After 1664, there was another schism. One of the groups was founded by the preacher Galenus Abraham de Haen from Zierikzee. Members of that group are known as the "Lammists." A different group, known as the "Sonnists," arose under the preacher Samuel Apostool. Lammists were more liberal and Sonnists were stricter. In 1735, the Sonnists founded their own Mennonite seminary in Amsterdam. In 1801, the two groups united again.

During the Republic, which was dominated by Calvinism, the Menists found themselves in a position similar to that of the Jews and the Catholics. They were tolerated as long as they did not practice their religion too openly. Churches had to be built in inconspicuous places, hidden from view. In some places, they can still be found in the middle of a block behind the houses, e.g. in Grouw, Haarlem, Deventer and Joure. In this period, the community was mostly of an orthodox nature as the usual name of the churches the “Vermaning” (Admonition) indicates. Many walks of life and professions were not open to the community, e.g. they were not admitted into the guilds. Many members, therefore, became merchants or earned their living in financial services. In the heyday of the Dutch Republic, the Golden Age of the seventeenth century, many of the Menists came into considerable wealth. The region of the river Vecht above Utrecht is still known as the "Menists' Heaven", because of its many opulent mansions.

===18th century and the Napoleonic period===
From the 18th century onward, many Menists evolved from a rather orthodox view to a decidedly liberal one. At the end of the century, there was considerable upheaval and the "patriots" inspired by events in the American colonies strove for sweeping reform in the rather archaic institutions of the Republic. In the Batavian Revolution of 1795, a disproportionately large number of 'doopsgezinden', as they started to call themselves, could be found amongst the "patriots" and they played an active role in the emancipation of groups that, like themselves, had been excluded from full citizenship. In 1806, the old guilds were finally abolished and all professions became open to the Menists.
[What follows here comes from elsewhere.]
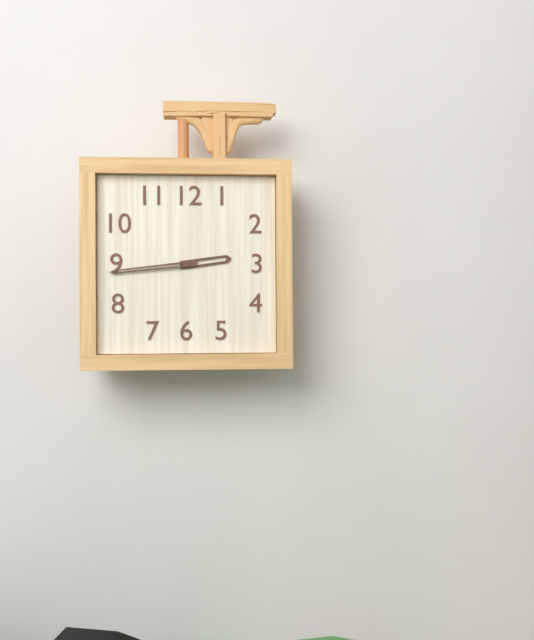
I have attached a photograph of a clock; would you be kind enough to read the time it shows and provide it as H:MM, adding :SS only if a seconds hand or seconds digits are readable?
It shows 2:44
However, the customary right to refuse military service was now denied them.

===19th century===
In the century that followed, many of the more orthodox members of the 'doopsgezinden' decided to leave and join the more conservative Dutch Reformed Church. The remaining Mennists acquired a more and more progressive signature, quite in contrast to their fellow Mennists overseas.
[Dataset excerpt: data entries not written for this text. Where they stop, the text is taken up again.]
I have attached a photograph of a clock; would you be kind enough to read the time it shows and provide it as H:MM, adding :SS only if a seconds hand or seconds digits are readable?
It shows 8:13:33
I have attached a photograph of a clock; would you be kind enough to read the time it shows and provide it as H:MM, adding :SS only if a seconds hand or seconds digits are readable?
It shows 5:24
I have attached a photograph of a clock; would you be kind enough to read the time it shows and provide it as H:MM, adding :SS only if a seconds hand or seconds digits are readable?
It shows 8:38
Mission work among the group also began in the 19th century, carrying into the early 20th century. The group chose Central Java and New Guinea as mission fields. Strong ties still exist between these communities (now in Indonesia) and today's Dutch groups.

===Modern church===
The Mennonite Church was the first denomination in the Netherlands to allow women to be ordained as ministers. The church first adopted acceptance of women to the priesthood in 1905. In 1911, Anne Zernike became the first woman minister in the country. Her ministry started in the Frisian town of Bovenknijpe (near Heerenveen).
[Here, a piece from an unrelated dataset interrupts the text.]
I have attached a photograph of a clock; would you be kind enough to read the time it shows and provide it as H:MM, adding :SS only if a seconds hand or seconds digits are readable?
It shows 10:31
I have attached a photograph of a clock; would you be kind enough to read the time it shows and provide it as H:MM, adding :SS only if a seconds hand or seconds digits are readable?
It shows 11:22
By 2007, there were 118 "Doopsgezinde" congregations with a total of 8,362 members. These were located mostly in the provinces Friesland and North Holland, and in cities along the river IJssel. In 2015 they had 7,230 members in 111 congregations.

== Beliefs ==
=== Marriage ===
The church ordains LGBTQ people. The first blessings of same-sex unions took place in 1986. A 2001 resolution allows local churches to decide about blessings of same-sex marriage.